# emersonii breeding



## Hien (Jun 4, 2007)

I have two emersonii.
The first one opens the bloom since friday. The second is still in very small bud.
From what I heard, they don't last too long. So I don't think the first flower can wait.
1) Is selfing a no no (is there any chance that the flower will set fruit)
2) Is sib cross or out cross easier to get the pod?
3) when will be the optimum date & time to attemp from the date of the bud opening?


----------



## Kyle (Jun 4, 2007)

What else do you have open to make a hybid with? And parvis?

Kyle


----------



## paphreek (Jun 4, 2007)

You can wait a week or so, pull the pollinia from the one in bloom, and store it until the second flower opens. Good luck!


----------



## likespaphs (Jun 4, 2007)

please please please post photos when they open!
emersonii is one if not my favorite. 
just got one, actually. a gift from my favorite grex fancier...


----------



## Hien (Jun 4, 2007)

Kyle said:


> What else do you have open to make a hybid with?

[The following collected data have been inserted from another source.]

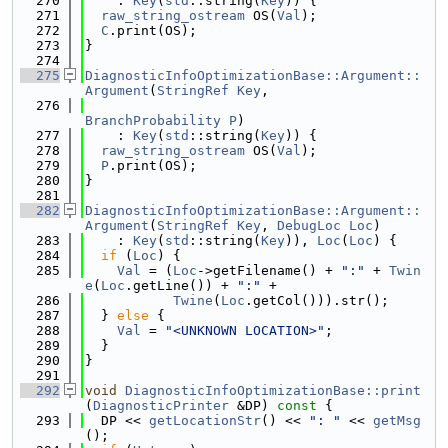
  270
    : 
Key
(
std
::string(
Key
)) {
  271
raw_string_ostream
 OS(
Val
);
  272
C
.print(OS);
  273
}
  274
  275
DiagnosticInfoOptimizationBase::Argument::
Argument
(
StringRef
Key
,
  276
BranchProbability
P
)
  277
    : 
Key
(
std
::string(
Key
)) {
  278
raw_string_ostream
 OS(
Val
);
  279
P
.print(OS);
  280
}
  281
  282
DiagnosticInfoOptimizationBase::Argument::
Argument
(
StringRef
Key
, 
DebugLoc
Loc
)
  283
    : 
Key
(
std
::string(
Key
)), 
Loc
(
Loc
) {
  284
if
 (
Loc
) {
  285
Val
 = (
Loc
->getFilename() + 
":"
 + 
Twin
e
(
Loc
.getLine()) + 
":"
 +
  286
Twine
(
Loc
.getCol())).str();
  287
  } 
else
 {
  288
Val
 = 
"<UNKNOWN LOCATION>"
;
  289
  }
  290
}
  291
  292
void
DiagnosticInfoOptimizationBase::print
(
DiagnosticPrinter
 &DP)
 const 
{
  293
  DP << 
getLocationStr
() << 
": "
 << 
getMsg
();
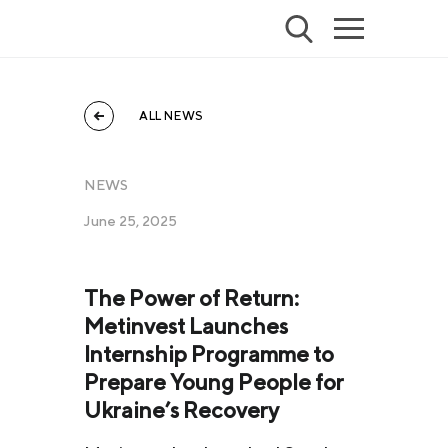
ALL NEWS
NEWS
June 25, 2025
The Power of Return:
Metinvest Launches
Internship Programme to
Prepare Young People for
Ukraine’s Recovery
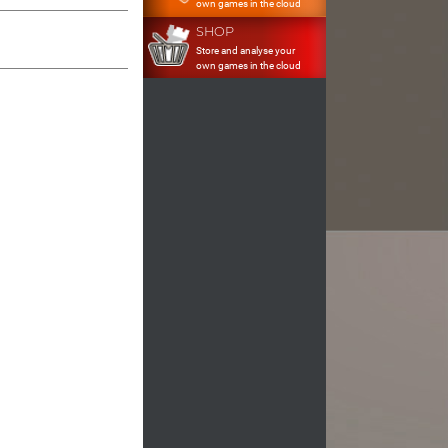
own games in the cloud
SHOP
Store and analyse your
own games in the cloud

And parvis?
> 
> Kyle


 I would like to do a species selfing using the first one or wait to sibbling cross with the second one. Just to create a whole bunch of emersonii flasks. If it is successful, I can share with other peoples, since I heard that the vendors do not carry them anymore (Athought, I have to admit that at 9 cm natural spread, I am not sure anyone would be interested.
I am afraid that I may get no chance trying to get two birds by waiting for the second one to bloom.
-The weather may get too hot, the second one may blast.
-The first one may not be able to hang on till the second one opens.


----------



## Hien (Jun 4, 2007)

paphreek said:


> You can wait a week or so, pull the pollinia from the one in bloom, and store it until the second flower opens. Good luck!


 So you said that at ONE WEEK in bloom is the best time for the pollinia to mature to be harvested?
That maybe a solution, using 1/2 of the pollinia to self the first one,
Saving the other half of the pollinia to outcross with the second flower (unless the second flower is superior to the first. Then should I self the second one, yes?)
When will the flower most sucesstible?
Is half of the pollen is too little?
What is the success rate for emersonii pod (selfing and outcross)


----------



## likespaphs (Jun 4, 2007)

are you gonna send them to troy meyers?


----------



## paphreek (Jun 4, 2007)

Hien said:


> So you said that at ONE WEEK in bloom is the best time for the pollinia to mature to be harvested?
> That maybe a solution, using 1/2 of the pollinia to self the first one,
> Saving the other half of the pollinia to outcross with the second flower (unless the second flower is superior to the first. Then should I self the second one, yes?)
> When will the flower most sucesstible?
> ...



Someone else in another thread once mentioned the week delay before pollinating. Even two weeks would be fine. One of the pollinia should be plenty. Even less would work. I don't have enough species crosses under my belt to comment on success rates, but both the selfing I did (delenatii 'Deerwood' AM/AOS x self) and the outcross (barbigerum x barbigerum fma. aureum) produced plenty of viable seed.


----------



## Hien (Jun 4, 2007)

likespaphs said:


> are you gonna send them to troy meyers?


 That is counting the yet to hatch chickens.:rollhappy: 
You made my head swimming in emersonii already.


----------



## Hien (Jun 4, 2007)

paphreek said:


> Someone else in another thread once mentioned the week delay before pollinating. Even two weeks would be fine. One of the pollinia should be plenty. Even less would work. I don't have enough species crosses under my belt to comment on success rates, but both the selfing I did (delenatii 'Deerwood' AM/AOS x self) and the outcross (barbigerum x barbigerum fma. aureum) produced plenty of viable seed.


 Thanks for the help, really appreciated it


----------